Work to be completed: Count the lines below that include the word "tričko" and write that number alone.
---------------
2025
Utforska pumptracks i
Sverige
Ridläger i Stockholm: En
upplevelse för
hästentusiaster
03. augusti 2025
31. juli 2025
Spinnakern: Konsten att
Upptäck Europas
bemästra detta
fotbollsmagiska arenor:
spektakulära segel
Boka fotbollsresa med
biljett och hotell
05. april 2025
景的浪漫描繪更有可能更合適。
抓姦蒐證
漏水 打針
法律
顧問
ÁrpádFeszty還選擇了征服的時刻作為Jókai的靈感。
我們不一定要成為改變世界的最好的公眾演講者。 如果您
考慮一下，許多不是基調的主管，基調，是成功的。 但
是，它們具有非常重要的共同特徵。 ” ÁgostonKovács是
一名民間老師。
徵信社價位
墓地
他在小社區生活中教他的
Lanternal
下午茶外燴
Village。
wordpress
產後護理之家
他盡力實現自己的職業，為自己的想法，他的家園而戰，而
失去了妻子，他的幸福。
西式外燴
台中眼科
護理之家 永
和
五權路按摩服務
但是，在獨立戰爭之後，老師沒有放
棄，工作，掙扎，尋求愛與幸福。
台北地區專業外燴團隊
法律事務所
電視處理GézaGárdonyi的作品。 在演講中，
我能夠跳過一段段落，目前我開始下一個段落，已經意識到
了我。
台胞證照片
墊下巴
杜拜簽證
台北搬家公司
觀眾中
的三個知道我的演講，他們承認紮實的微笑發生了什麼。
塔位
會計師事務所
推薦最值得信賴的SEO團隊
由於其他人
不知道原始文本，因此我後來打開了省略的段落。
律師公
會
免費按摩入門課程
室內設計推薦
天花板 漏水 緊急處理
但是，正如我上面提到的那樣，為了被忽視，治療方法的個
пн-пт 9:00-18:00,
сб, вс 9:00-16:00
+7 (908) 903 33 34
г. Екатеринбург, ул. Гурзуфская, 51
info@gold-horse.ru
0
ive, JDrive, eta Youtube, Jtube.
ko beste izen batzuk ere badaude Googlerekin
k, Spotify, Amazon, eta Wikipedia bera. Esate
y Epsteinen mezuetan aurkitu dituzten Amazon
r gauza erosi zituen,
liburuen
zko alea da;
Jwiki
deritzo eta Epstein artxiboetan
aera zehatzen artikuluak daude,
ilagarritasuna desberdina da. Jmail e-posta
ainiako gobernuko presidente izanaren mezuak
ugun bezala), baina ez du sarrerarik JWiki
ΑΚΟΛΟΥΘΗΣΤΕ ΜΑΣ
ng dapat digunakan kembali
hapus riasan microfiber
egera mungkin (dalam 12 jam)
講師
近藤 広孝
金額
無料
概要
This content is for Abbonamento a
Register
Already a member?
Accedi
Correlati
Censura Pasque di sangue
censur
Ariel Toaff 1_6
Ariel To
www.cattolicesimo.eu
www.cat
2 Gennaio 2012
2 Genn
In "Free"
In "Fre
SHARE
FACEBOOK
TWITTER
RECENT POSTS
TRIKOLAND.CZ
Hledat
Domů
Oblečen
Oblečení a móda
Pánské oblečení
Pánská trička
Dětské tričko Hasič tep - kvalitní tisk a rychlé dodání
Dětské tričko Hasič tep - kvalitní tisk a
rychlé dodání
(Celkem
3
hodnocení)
---------------
Response area: 2